START Material provided

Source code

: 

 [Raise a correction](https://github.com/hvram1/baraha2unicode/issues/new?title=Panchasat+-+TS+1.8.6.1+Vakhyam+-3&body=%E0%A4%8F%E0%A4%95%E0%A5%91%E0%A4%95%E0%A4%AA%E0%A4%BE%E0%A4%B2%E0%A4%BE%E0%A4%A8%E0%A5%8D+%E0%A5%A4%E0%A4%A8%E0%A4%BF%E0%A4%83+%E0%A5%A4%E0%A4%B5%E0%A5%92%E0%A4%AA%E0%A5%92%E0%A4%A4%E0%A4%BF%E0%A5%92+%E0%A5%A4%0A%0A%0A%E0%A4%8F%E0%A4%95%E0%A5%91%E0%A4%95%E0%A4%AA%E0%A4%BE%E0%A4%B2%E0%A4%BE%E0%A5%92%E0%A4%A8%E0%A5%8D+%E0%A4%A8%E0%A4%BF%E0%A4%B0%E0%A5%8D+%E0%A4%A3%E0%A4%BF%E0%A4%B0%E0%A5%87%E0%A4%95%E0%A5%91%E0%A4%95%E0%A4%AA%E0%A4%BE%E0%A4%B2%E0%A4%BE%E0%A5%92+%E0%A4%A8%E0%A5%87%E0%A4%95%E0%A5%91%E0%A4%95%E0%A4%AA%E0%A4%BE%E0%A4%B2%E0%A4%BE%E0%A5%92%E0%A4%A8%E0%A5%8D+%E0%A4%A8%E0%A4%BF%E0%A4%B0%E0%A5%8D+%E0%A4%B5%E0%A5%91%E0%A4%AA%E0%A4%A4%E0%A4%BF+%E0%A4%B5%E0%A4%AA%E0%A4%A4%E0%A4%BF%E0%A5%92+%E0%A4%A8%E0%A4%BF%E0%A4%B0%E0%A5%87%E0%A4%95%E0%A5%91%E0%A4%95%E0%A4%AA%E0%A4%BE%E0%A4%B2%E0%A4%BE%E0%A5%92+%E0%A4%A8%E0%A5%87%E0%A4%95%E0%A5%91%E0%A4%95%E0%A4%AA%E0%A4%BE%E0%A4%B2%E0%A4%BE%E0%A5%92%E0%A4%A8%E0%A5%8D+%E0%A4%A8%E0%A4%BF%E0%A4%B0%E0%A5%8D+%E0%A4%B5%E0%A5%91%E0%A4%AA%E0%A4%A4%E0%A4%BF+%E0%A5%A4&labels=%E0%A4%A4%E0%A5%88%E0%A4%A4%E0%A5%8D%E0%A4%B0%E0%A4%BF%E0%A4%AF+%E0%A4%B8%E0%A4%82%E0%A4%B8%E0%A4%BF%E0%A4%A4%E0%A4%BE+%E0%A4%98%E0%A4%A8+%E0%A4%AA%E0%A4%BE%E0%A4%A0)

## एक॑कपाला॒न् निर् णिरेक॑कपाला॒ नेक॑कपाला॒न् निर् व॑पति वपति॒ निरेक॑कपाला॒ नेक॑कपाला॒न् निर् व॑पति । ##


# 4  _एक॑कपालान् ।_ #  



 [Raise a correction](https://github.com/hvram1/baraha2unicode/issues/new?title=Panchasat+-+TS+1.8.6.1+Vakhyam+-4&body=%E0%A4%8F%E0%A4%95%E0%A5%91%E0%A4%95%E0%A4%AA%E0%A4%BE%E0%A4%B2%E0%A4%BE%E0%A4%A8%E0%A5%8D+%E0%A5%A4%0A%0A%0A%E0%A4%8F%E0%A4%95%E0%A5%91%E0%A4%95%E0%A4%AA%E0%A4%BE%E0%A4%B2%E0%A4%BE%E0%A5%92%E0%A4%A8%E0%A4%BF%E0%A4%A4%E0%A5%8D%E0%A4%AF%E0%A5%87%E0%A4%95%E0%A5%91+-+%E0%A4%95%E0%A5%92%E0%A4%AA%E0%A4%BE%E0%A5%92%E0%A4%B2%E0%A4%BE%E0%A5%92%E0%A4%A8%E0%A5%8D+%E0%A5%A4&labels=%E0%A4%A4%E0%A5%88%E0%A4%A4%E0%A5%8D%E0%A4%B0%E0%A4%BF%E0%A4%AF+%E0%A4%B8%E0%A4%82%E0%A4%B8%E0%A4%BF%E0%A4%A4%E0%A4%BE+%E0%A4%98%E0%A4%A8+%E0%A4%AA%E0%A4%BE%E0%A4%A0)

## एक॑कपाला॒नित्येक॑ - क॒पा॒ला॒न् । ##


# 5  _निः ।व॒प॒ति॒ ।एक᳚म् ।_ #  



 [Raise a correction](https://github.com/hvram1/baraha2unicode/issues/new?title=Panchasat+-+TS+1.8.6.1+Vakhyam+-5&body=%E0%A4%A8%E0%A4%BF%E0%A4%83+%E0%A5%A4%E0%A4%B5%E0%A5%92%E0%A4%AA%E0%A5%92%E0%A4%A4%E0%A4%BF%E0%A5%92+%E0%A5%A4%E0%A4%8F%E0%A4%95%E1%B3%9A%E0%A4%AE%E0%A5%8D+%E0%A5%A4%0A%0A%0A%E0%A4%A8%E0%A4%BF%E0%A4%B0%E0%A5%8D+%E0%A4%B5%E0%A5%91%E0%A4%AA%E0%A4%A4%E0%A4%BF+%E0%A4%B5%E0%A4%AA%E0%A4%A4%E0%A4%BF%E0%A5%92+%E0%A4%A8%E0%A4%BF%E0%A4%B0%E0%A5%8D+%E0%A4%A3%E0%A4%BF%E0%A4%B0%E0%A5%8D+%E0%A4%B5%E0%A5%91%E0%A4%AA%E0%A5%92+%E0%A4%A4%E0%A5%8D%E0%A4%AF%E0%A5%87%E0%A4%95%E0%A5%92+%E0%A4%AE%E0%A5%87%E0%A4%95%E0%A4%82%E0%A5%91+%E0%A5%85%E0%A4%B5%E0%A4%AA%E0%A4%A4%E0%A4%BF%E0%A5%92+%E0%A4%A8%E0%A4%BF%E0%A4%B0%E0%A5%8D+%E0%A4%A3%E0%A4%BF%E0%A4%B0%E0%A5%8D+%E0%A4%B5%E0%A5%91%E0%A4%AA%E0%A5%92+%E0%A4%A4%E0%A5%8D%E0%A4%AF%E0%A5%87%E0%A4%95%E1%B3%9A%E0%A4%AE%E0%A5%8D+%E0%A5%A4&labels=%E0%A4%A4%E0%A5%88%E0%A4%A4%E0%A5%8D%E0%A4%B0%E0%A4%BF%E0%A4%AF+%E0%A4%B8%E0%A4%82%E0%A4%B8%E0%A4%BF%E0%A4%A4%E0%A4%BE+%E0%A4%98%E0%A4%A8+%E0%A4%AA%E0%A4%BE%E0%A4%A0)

END Material provided

- _Problem details_:
Every entry should be reproduced exactly, with no part omitted.

- _Written solution_:
Source code

: 

 [Raise a correction](https://github.com/hvram1/baraha2unicode/issues/new?title=Panchasat+-+TS+1.8.6.1+Vakhyam+-3&body=%E0%A4%8F%E0%A4%95%E0%A5%91%E0%A4%95%E0%A4%AA%E0%A4%BE%E0%A4%B2%E0%A4%BE%E0%A4%A8%E0%A5%8D+%E0%A5%A4%E0%A4%A8%E0%A4%BF%E0%A4%83+%E0%A5%A4%E0%A4%B5%E0%A5%92%E0%A4%AA%E0%A5%92%E0%A4%A4%E0%A4%BF%E0%A5%92+%E0%A5%A4%0A%0A%0A%E0%A4%8F%E0%A4%95%E0%A5%91%E0%A4%95%E0%A4%AA%E0%A4%BE%E0%A4%B2%E0%A4%BE%E0%A5%92%E0%A4%A8%E0%A5%8D+%E0%A4%A8%E0%A4%BF%E0%A4%B0%E0%A5%8D+%E0%A4%A3%E0%A4%BF%E0%A4%B0%E0%A5%87%E0%A4%95%E0%A5%91%E0%A4%95%E0%A4%AA%E0%A4%BE%E0%A4%B2%E0%A4%BE%E0%A5%92+%E0%A4%A8%E0%A5%87%E0%A4%95%E0%A5%91%E0%A4%95%E0%A4%AA%E0%A4%BE%E0%A4%B2%E0%A4%BE%E0%A5%92%E0%A4%A8%E0%A5%8D+%E0%A4%A8%E0%A4%BF%E0%A4%B0%E0%A5%8D+%E0%A4%B5%E0%A5%91%E0%A4%AA%E0%A4%A4%E0%A4%BF+%E0%A4%B5%E0%A4%AA%E0%A4%A4%E0%A4%BF%E0%A5%92+%E0%A4%A8%E0%A4%BF%E0%A4%B0%E0%A5%87%E0%A4%95%E0%A5%91%E0%A4%95%E0%A4%AA%E0%A4%BE%E0%A4%B2%E0%A4%BE%E0%A5%92+%E0%A4%A8%E0%A5%87%E0%A4%95%E0%A5%91%E0%A4%95%E0%A4%AA%E0%A4%BE%E0%A4%B2%E0%A4%BE%E0%A5%92%E0%A4%A8%E0%A5%8D+%E0%A4%A8%E0%A4%BF%E0%A4%B0%E0%A5%8D+%E0%A4%B5%E0%A5%91%E0%A4%AA%E0%A4%A4%E0%A4%BF+%E0%A5%A4&labels=%E0%A4%A4%E0%A5%88%E0%A4%A4%E0%A5%8D%E0%A4%B0%E0%A4%BF%E0%A4%AF+%E0%A4%B8%E0%A4%82%E0%A4%B8%E0%A4%BF%E0%A4%A4%E0%A4%BE+%E0%A4%98%E0%A4%A8+%E0%A4%AA%E0%A4%BE%E0%A4%A0)

## एक॑कपाला॒न् निर् णिरेक॑कपाला॒ नेक॑कपाला॒न् निर् व॑पति वपति॒ निरेक॑कपाला॒ नेक॑कपाला॒न् निर् व॑पति । ##


# 4  _एक॑कपालान् ।_ #  



 [Raise a correction](https://github.com/hvram1/baraha2unicode/issues/new?title=Panchasat+-+TS+1.8.6.1+Vakhyam+-4&body=%E0%A4%8F%E0%A4%95%E0%A5%91%E0%A4%95%E0%A4%AA%E0%A4%BE%E0%A4%B2%E0%A4%BE%E0%A4%A8%E0%A5%8D+%E0%A5%A4%0A%0A%0A%E0%A4%8F%E0%A4%95%E0%A5%91%E0%A4%95%E0%A4%AA%E0%A4%BE%E0%A4%B2%E0%A4%BE%E0%A5%92%E0%A4%A8%E0%A4%BF%E0%A4%A4%E0%A5%8D%E0%A4%AF%E0%A5%87%E0%A4%95%E0%A5%91+-+%E0%A4%95%E0%A5%92%E0%A4%AA%E0%A4%BE%E0%A5%92%E0%A4%B2%E0%A4%BE%E0%A5%92%E0%A4%A8%E0%A5%8D+%E0%A5%A4&labels=%E0%A4%A4%E0%A5%88%E0%A4%A4%E0%A5%8D%E0%A4%B0%E0%A4%BF%E0%A4%AF+%E0%A4%B8%E0%A4%82%E0%A4%B8%E0%A4%BF%E0%A4%A4%E0%A4%BE+%E0%A4%98%E0%A4%A8+%E0%A4%AA%E0%A4%BE%E0%A4%A0)

## एक॑कपाला॒नित्येक॑ - क॒पा॒ला॒न् । ##


# 5  _निः ।व॒प॒ति॒ ।एक᳚म् ।_ #  



 [Raise a correction](https://github.com/hvram1/baraha2unicode/issues/new?title=Panchasat+-+TS+1.8.6.1+Vakhyam+-5&body=%E0%A4%A8%E0%A4%BF%E0%A4%83+%E0%A5%A4%E0%A4%B5%E0%A5%92%E0%A4%AA%E0%A5%92%E0%A4%A4%E0%A4%BF%E0%A5%92+%E0%A5%A4%E0%A4%8F%E0%A4%95%E1%B3%9A%E0%A4%AE%E0%A5%8D+%E0%A5%A4%0A%0A%0A%E0%A4%A8%E0%A4%BF%E0%A4%B0%E0%A5%8D+%E0%A4%B5%E0%A5%91%E0%A4%AA%E0%A4%A4%E0%A4%BF+%E0%A4%B5%E0%A4%AA%E0%A4%A4%E0%A4%BF%E0%A5%92+%E0%A4%A8%E0%A4%BF%E0%A4%B0%E0%A5%8D+%E0%A4%A3%E0%A4%BF%E0%A4%B0%E0%A5%8D+%E0%A4%B5%E0%A5%91%E0%A4%AA%E0%A5%92+%E0%A4%A4%E0%A5%8D%E0%A4%AF%E0%A5%87%E0%A4%95%E0%A5%92+%E0%A4%AE%E0%A5%87%E0%A4%95%E0%A4%82%E0%A5%91+%E0%A5%85%E0%A4%B5%E0%A4%AA%E0%A4%A4%E0%A4%BF%E0%A5%92+%E0%A4%A8%E0%A4%BF%E0%A4%B0%E0%A5%8D+%E0%A4%A3%E0%A4%BF%E0%A4%B0%E0%A5%8D+%E0%A4%B5%E0%A5%91%E0%A4%AA%E0%A5%92+%E0%A4%A4%E0%A5%8D%E0%A4%AF%E0%A5%87%E0%A4%95%E1%B3%9A%E0%A4%AE%E0%A5%8D+%E0%A5%A4&labels=%E0%A4%A4%E0%A5%88%E0%A4%A4%E0%A5%8D%E0%A4%B0%E0%A4%BF%E0%A4%AF+%E0%A4%B8%E0%A4%82%E0%A4%B8%E0%A4%BF%E0%A4%A4%E0%A4%BE+%E0%A4%98%E0%A4%A8+%E0%A4%AA%E0%A4%BE%E0%A4%A0)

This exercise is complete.